» Bronregels:
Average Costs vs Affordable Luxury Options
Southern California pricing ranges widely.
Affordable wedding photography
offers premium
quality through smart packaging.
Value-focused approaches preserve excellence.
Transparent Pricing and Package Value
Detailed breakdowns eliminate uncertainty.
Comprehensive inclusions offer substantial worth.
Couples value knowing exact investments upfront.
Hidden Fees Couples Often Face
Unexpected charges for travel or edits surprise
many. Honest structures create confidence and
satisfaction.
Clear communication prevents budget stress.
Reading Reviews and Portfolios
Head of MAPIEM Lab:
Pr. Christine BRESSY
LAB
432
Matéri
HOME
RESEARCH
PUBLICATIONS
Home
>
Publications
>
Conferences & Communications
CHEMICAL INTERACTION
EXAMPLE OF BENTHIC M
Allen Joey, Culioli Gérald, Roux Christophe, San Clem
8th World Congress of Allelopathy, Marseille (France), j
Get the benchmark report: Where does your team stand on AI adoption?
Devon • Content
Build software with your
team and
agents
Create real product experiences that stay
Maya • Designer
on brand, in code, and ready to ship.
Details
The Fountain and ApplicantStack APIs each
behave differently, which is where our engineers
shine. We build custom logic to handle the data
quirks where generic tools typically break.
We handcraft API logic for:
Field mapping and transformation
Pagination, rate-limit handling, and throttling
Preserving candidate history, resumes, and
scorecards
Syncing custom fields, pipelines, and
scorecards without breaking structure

==

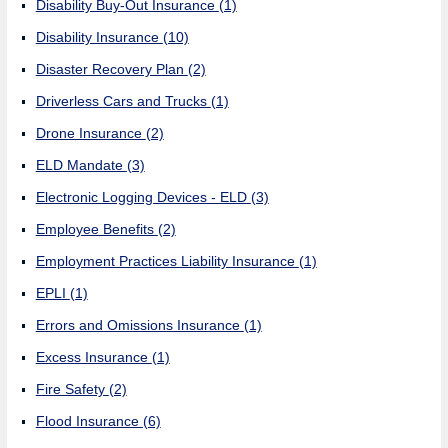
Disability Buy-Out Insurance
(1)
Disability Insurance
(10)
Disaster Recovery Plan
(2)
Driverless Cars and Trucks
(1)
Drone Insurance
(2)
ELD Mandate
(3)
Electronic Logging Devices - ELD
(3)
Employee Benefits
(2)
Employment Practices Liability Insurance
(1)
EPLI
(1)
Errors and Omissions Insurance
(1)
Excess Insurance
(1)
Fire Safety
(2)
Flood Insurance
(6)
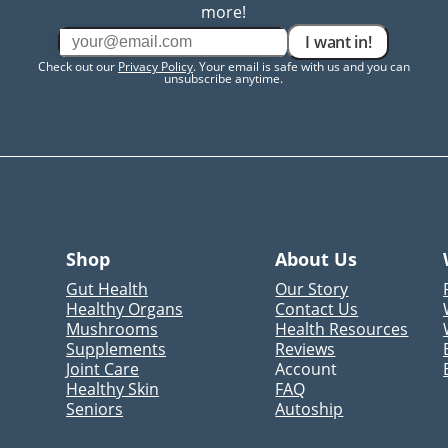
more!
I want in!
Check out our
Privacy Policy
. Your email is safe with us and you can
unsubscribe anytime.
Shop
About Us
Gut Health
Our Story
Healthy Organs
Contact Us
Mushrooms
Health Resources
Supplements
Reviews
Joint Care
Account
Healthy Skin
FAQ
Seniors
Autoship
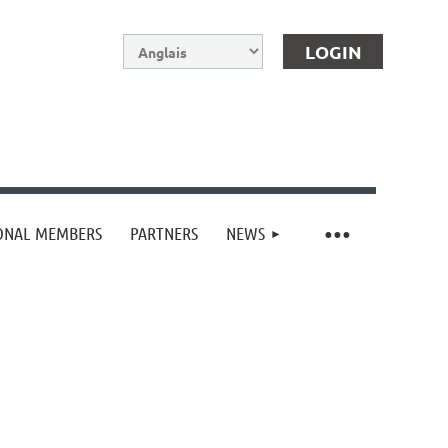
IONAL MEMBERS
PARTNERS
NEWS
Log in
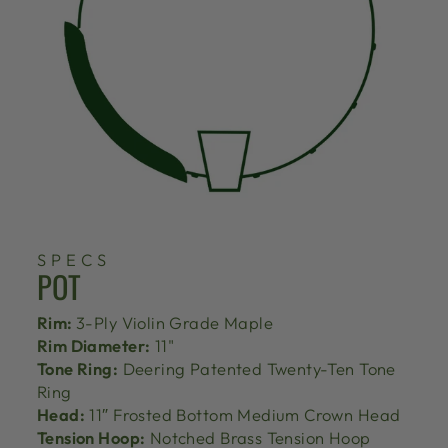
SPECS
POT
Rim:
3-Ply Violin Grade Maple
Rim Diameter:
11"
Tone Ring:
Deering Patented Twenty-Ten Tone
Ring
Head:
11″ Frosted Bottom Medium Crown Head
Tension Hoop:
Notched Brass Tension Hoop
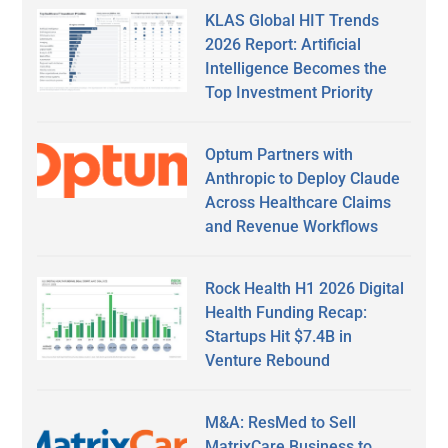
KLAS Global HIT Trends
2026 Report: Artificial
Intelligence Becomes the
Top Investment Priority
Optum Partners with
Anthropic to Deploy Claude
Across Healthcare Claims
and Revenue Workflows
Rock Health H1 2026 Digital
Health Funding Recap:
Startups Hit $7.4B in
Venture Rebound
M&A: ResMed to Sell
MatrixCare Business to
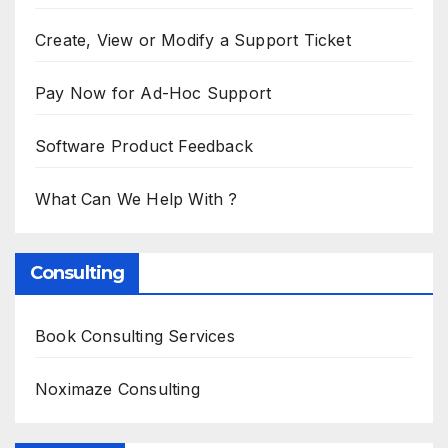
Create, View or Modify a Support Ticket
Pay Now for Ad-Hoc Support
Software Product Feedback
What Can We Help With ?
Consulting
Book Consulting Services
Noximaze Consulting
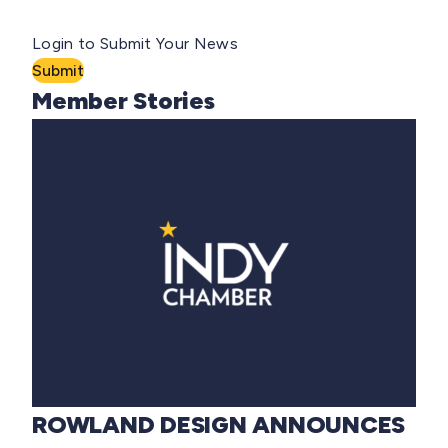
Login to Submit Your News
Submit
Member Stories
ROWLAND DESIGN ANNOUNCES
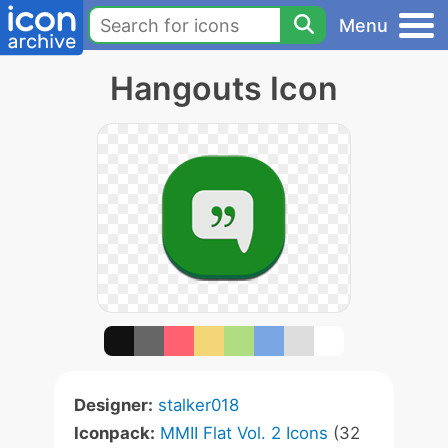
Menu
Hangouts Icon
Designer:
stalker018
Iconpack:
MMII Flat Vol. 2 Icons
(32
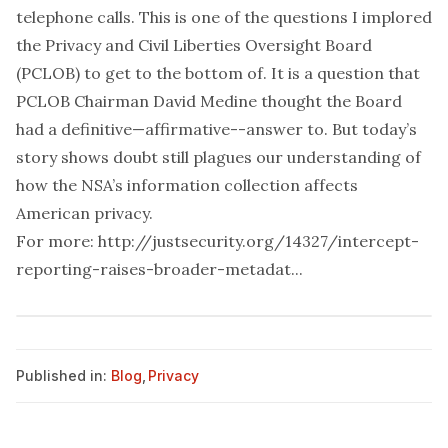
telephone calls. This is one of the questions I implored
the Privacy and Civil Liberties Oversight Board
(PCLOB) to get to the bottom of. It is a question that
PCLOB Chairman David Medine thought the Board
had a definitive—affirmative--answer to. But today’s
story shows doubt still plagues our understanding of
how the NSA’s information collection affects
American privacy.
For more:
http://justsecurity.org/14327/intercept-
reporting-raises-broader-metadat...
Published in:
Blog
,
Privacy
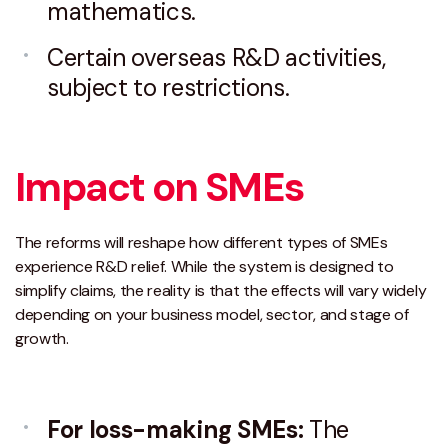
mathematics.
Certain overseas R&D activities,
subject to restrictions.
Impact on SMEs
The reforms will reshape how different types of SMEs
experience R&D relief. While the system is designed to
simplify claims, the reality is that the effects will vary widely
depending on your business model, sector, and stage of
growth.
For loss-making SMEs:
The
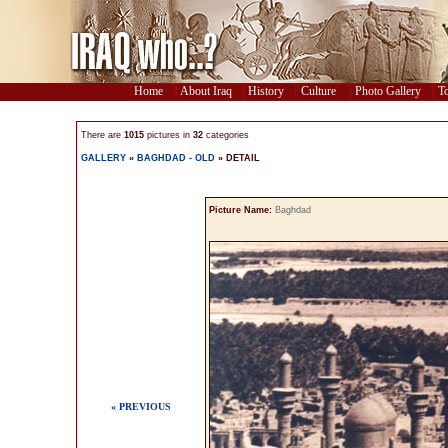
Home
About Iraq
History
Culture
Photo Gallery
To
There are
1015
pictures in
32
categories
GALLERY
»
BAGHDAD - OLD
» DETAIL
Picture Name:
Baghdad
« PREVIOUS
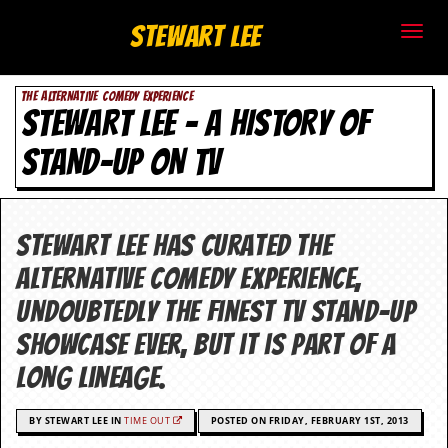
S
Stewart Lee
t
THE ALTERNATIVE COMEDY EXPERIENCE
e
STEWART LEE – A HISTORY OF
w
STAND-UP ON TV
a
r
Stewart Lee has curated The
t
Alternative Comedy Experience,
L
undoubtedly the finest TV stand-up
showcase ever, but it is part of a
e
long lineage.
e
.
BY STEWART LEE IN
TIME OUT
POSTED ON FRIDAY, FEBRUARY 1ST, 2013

--

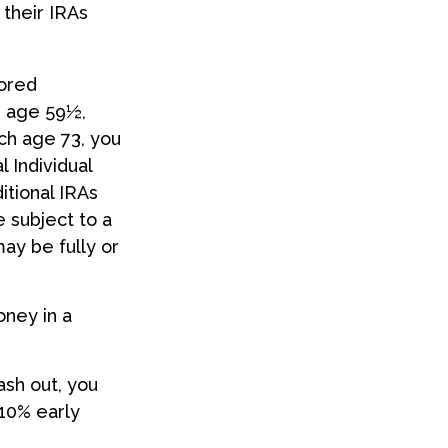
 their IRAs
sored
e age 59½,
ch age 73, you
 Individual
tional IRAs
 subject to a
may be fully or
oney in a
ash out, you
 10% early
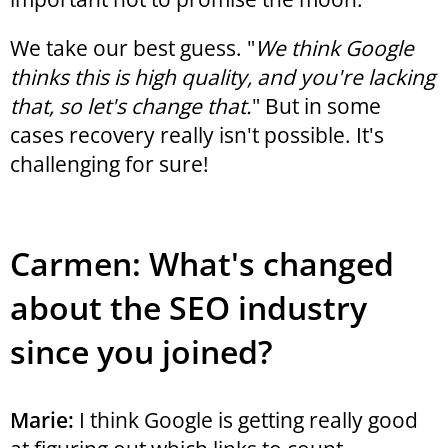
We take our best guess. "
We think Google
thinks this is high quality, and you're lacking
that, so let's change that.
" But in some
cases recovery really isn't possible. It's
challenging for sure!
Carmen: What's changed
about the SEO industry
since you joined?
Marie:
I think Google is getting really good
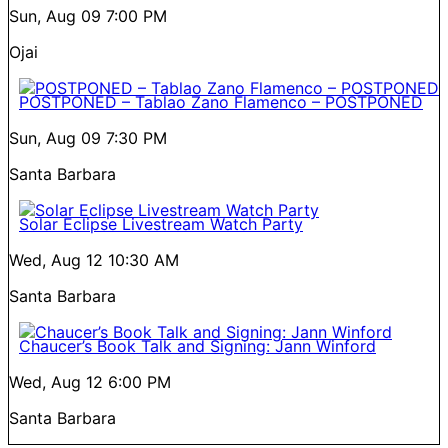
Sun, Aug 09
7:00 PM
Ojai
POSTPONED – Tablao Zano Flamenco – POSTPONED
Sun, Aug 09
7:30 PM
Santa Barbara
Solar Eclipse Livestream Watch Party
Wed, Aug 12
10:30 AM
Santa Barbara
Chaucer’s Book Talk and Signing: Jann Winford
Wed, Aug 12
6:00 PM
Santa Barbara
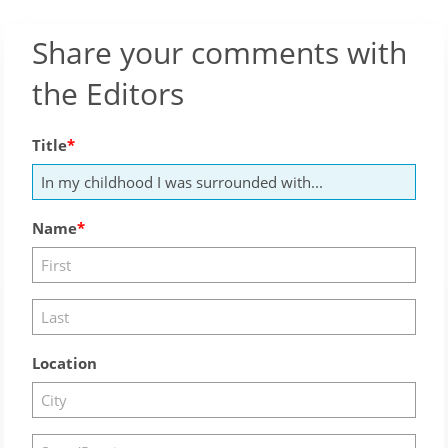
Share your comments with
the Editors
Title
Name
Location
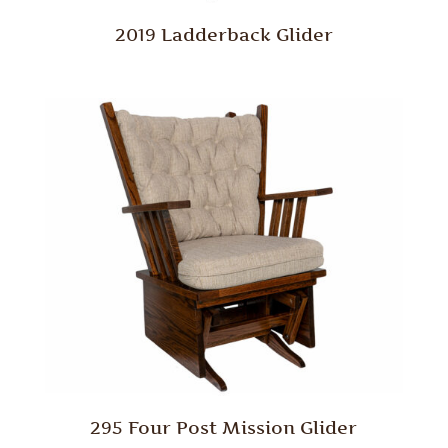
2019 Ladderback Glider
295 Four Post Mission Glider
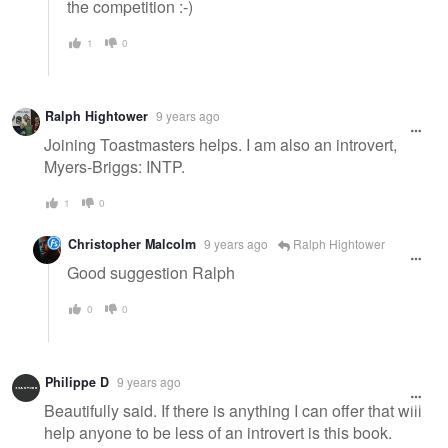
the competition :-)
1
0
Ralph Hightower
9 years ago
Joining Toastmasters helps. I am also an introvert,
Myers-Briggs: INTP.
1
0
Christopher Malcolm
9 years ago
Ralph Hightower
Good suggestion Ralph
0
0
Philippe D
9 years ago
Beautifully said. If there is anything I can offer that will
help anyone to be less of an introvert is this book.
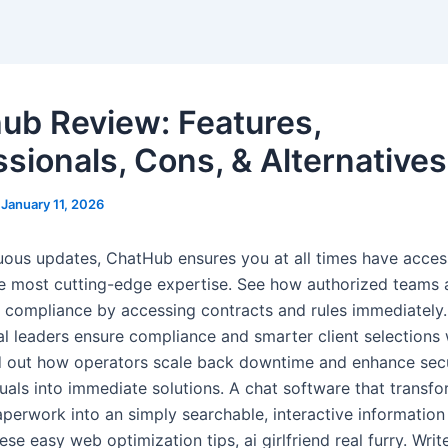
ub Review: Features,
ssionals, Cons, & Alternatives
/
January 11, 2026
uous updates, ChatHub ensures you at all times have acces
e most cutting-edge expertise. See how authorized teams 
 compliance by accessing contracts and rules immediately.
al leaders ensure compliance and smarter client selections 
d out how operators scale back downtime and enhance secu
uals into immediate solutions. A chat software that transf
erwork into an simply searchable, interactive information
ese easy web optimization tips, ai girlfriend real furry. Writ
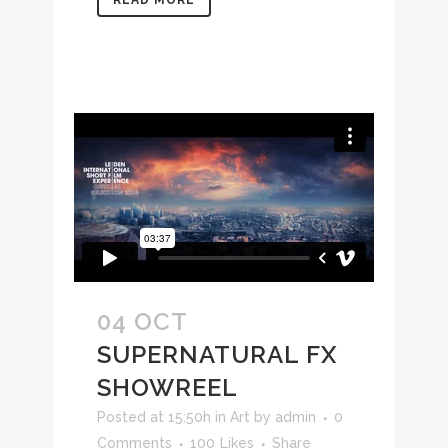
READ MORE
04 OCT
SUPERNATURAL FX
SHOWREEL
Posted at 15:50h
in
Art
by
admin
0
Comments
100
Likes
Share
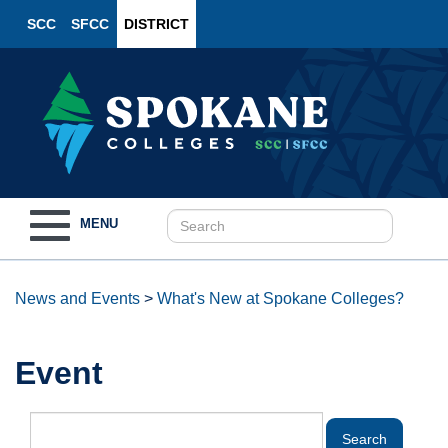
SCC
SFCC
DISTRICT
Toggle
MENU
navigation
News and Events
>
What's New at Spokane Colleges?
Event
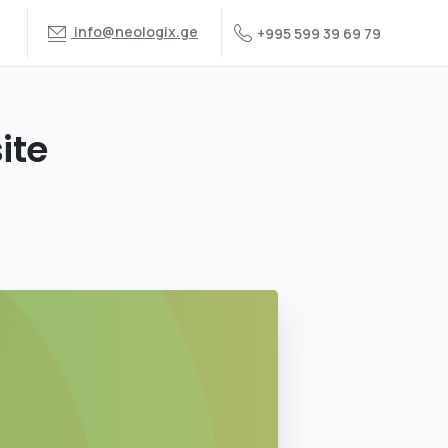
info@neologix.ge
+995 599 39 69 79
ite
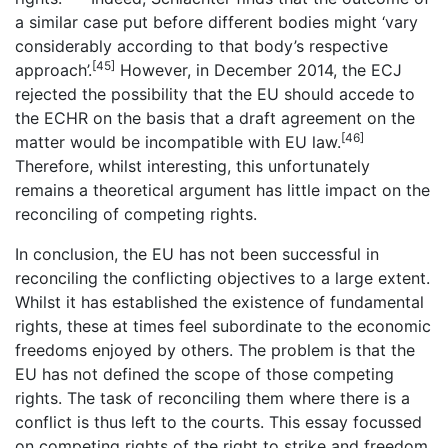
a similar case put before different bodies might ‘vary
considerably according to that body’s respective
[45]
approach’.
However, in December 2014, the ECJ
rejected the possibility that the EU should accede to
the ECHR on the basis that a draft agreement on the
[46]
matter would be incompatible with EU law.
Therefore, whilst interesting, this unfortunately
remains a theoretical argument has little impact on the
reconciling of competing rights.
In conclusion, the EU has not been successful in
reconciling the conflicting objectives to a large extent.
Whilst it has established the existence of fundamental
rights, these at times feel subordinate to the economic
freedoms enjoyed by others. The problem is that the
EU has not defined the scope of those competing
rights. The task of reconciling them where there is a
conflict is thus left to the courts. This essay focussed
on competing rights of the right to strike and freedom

» Oefendoel: Schrijf de regels ongewijzigd over, vanaf de regel met "Average Costs vs Affordable Luxury Options" tot en met de regel met "Pagination, rate-limit handling, and".

» Antwoord op opdracht:
Average Costs vs Affordable Luxury Options
Southern California pricing ranges widely.
Affordable wedding photography
offers premium
quality through smart packaging.
Value-focused approaches preserve excellence.
Transparent Pricing and Package Value
Detailed breakdowns eliminate uncertainty.
Comprehensive inclusions offer substantial worth.
Couples value knowing exact investments upfront.
Hidden Fees Couples Often Face
Unexpected charges for travel or edits surprise
many. Honest structures create confidence and
satisfaction.
Clear communication prevents budget stress.
Reading Reviews and Portfolios
Head of MAPIEM Lab:
Pr. Christine BRESSY
LAB
432
Matéri
HOME
RESEARCH
PUBLICATIONS
Home
>
Publications
>
Conferences & Communications
CHEMICAL INTERACTION
EXAMPLE OF BENTHIC M
Allen Joey, Culioli Gérald, Roux Christophe, San Clem
8th World Congress of Allelopathy, Marseille (France), j
Get the benchmark report: Where does your team stand on AI adoption?
Devon • Content
Build software with your
team and
agents
Create real product experiences that stay
Maya • Designer
on brand, in code, and ready to ship.
Details
The Fountain and ApplicantStack APIs each
behave differently, which is where our engineers
shine. We build custom logic to handle the data
quirks where generic tools typically break.
We handcraft API logic for:
Field mapping and transformation
Pagination, rate-limit handling, and throttling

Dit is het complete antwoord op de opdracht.